How Does Molting Work in Chickens?

To understand molting, you must also understand what it takes to lay an egg. Biologically speaking hens need to be sexually mature females to lay eggs and they need light. Typically, that means they need around 14-16 hours of light at approximately 50 lumens of intensity (which is about the minimum amount of light you need to read the newspaper).

In the conventional commercial world this is pretty easy to do as most hens are raised indoors where you can control the amount of light and the light intensity. However, for backyard birds, which are typically raised outdoors, seasonality matters as there is less daylight in the winter. In addition, latitude, or how far north or south you live from the equator, also matters as this at affects how much light your birds receive.

For example, in the Northern Hemisphere December 21st is the shortest day of the year but the shortness of that day depends on your latitude. So, for example, chickens in a Seattle backyard on December 21st receive approximately 8  hrs of light while backyard chickens in Los Angeles receive 9 hrs of light on that same day.

Because of these latitudinal differences in seasonal daylight hour and the genetics of different birds during the winter, some chickens molt and other keep on laying. If you observe a huge drop off in the number of eggs your backyard birds produce and you see feather loss, your hens are likely molting. Reproductively their egg making machinery (aka the reproductive tract) takes a needed break and regenerates itself. Bu don’t worry! Your birds gradually regrow their feathers over 8-16 weeks.

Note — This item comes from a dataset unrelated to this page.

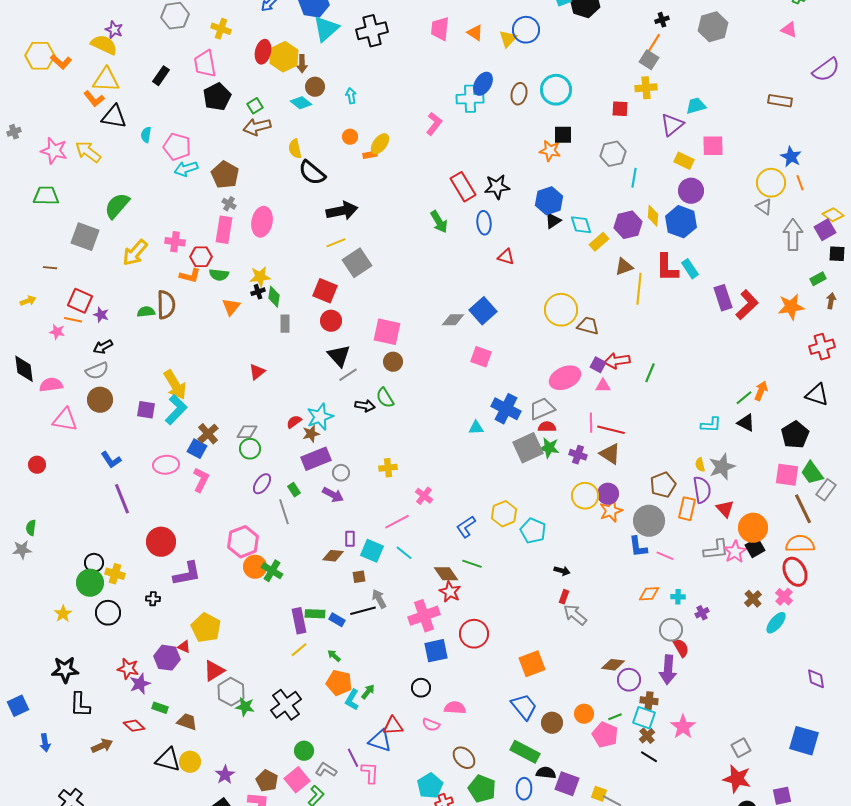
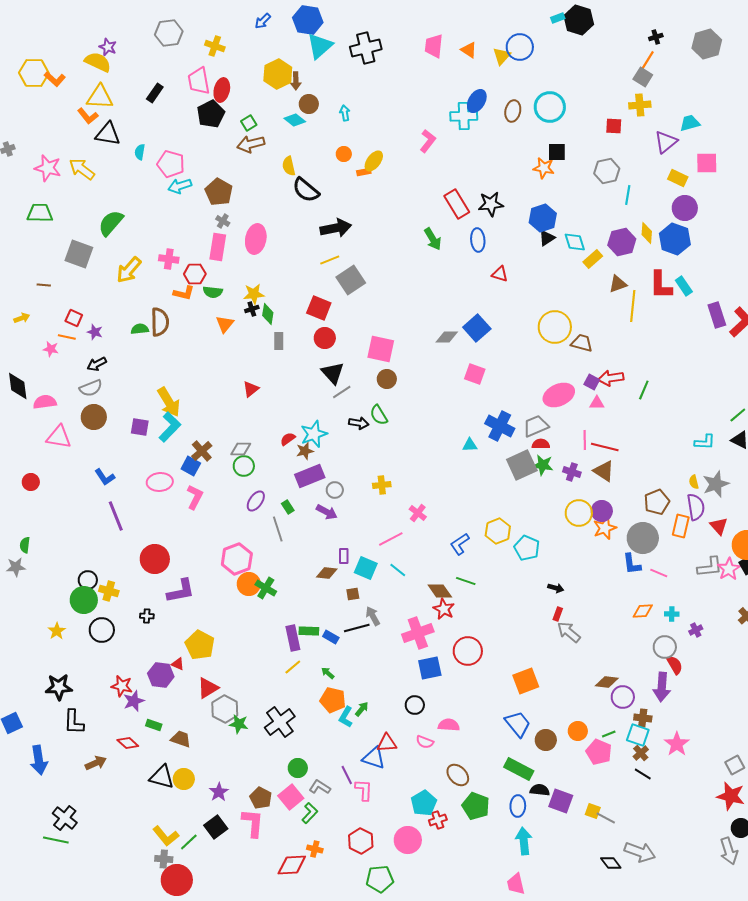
red ellipse: (263, 52) -> (222, 90), moved
red square: (80, 301) -> (74, 318), size x0.7
blue arrow: (45, 743) -> (39, 760), size x1.6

Supporting Your Birds Through a Molt

While there is some variability due to breed and other factors, molting usually occurs when the days start to shorten in late summer and it can go well into the fall season between 8 and 16 weeks. If you notice molting behavior such as a decrease or a stop in egg production and/or loss of feathers typically starting with the head and neck and then down the back you may want to consider changing your hens’ diet to a higher protein, lower Calcium diet. The high Calcium in a laying diet can cause nutritional disease and mortality if fed continually to molting hens. There are commercial rations that are available that provide this type of diet. Typically, they cut the Calcium percentage in half from around 4% to 2% and increase the crude protein percentage from around 16% to 20%.

By feeding an appropriate diet during molting, you can increase the hens’ ability to regrow/regenerate their feathers and reproductive tract which will decrease the overall mot time. You can add supplemental light to prevent your birds from molting, but this will not allow your birds to go through their natural regrowth/regeneration process. For backyard poultry, the goals of productivity usually take lower priority compared to keeping your birds healthy for their entire life, which can be cut short by reproductive problems as your hens get older. Hence, allowing your BYP to naturally molt is likely a good practice.